ВТОРОЙ: Интересно, что принимаешь ты за нирвану?

ПЕРВЫЙ: Героин.

ВТОРОЙ: Неужели так просто, замкнутое пространство и всё? И я, такой маленький, нежный и тут же суровый, в чьих-то руках. И протестовать поздно?

ПЕРВЫЙ: Смерть гениальна, не правда ли? Я восхищаюсь ею и снимаю шляпу.

ВТОРОЙ: Не знаю... Как на шахматной доске, ей богу. Это грустно... играть в одну и ту же игру без цвета и запаха, и руку подать некому.

ПЕРВЫЙ: Дай мне, и я покажу тебе свою замечательную коллекцию. Там делают вид, что борются за твою жизнь. Неужели тебе хочется назад? Входи!  

ВТОРОЙ: Нет!

ПЕРВЫЙ: Ну что ты там ещё не видел? Там - боль, горести, неправда, отчаяние... Везде неправда и всеобщее отчаяние. И ты тоже врал! Врал- врал... Не нужно взмахов и порывов. Тебя заставляли лгать, тебя заставляли делать то, что делают все, тебя заставляли работать, а ты создан совсем для другого. Тебя заставляли просиживать в окопе во славу Рейха. А в тебе же глубоко засело сознание древнего грека, ты же - личность! Индивидуум! Талант! прости меня Господи! Поэтому твоё место здесь! Это - великое Бытие для избранных. Ты удостоен этой чести. Здесь уже заготовлен для тебя ряд развлечений. Эх! и весело же это, здорово... бодрит... Визжишь от удовольствия. Игры. Игры. Одни игры.
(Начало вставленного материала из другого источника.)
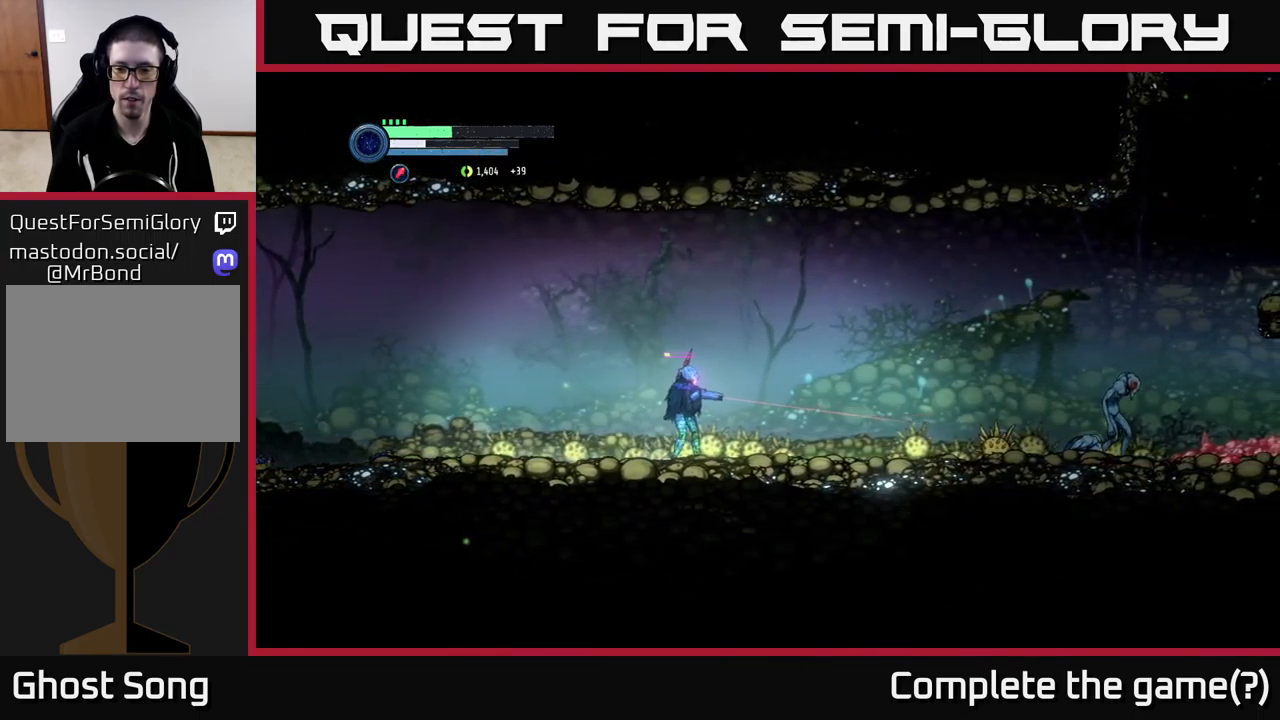
{"buttons": ["L2"], "left_stick": "right", "right_stick": "center", "events": [[200, "Y", "down"], [283, "Y", "up"], [383, "Y", "down"], [450, "Y", "up"]]}
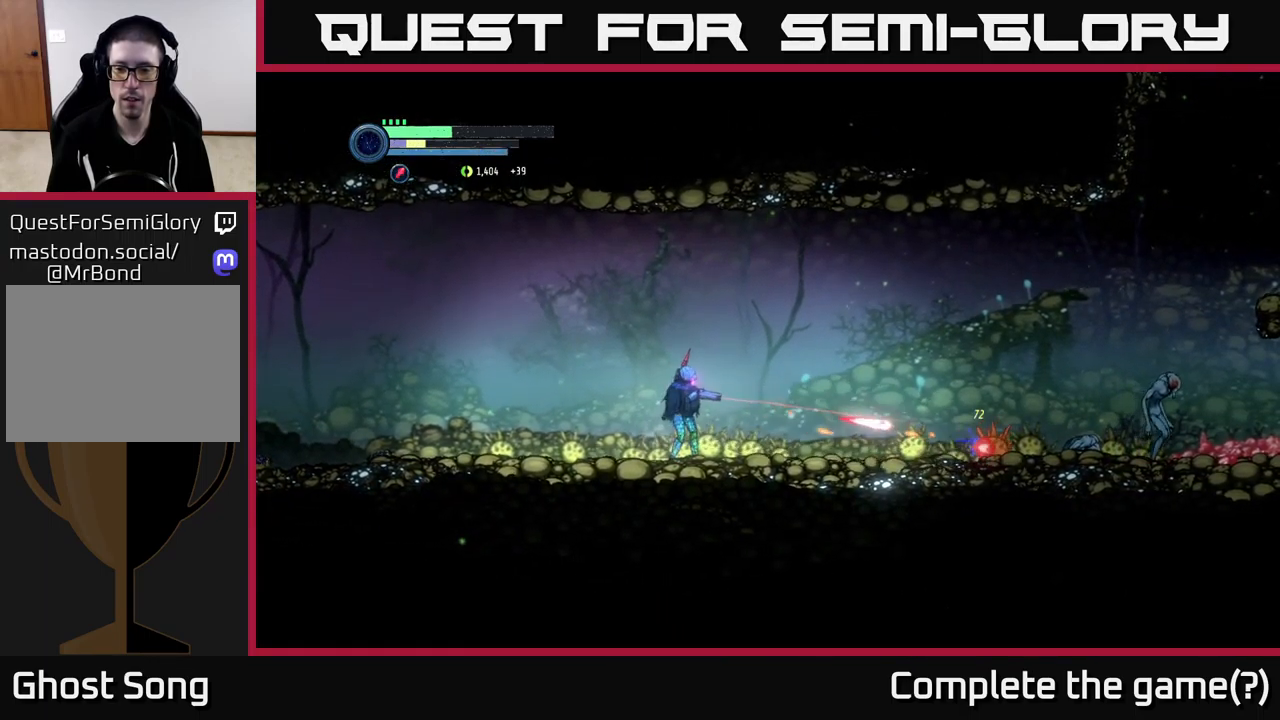
{"buttons": [], "left_stick": "right", "right_stick": "center", "events": [[317, "L2", "up"]]}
ВТОРОЙ: Я не играть, я жить хочу... хочу по-человечески... по-людски... Наяву, не во сне. Без шахматных фигур в человеческий рост. Без фантов, без рулетки, без пикей и бубен. Я не сидел в окопах, я управлял миллионами! Я любить хочу!

ПЕРВЫЙ: Я не против. Мы можем себе это вообразить...

ВТОРОЙ: Я не хочу воображать! я жить хочу... полноценно.

ПЕРВЫЙ: Видишь в чем дело, вряд ли это возвратимо. По полю, пожалуй, больше ходить не придется. Окоп стал могилой.    

Бескрайние нарисованные поля сражений, горы трупов, панорама за панорамой, и распущенные женщины таскают нарисованных раненных солдат.    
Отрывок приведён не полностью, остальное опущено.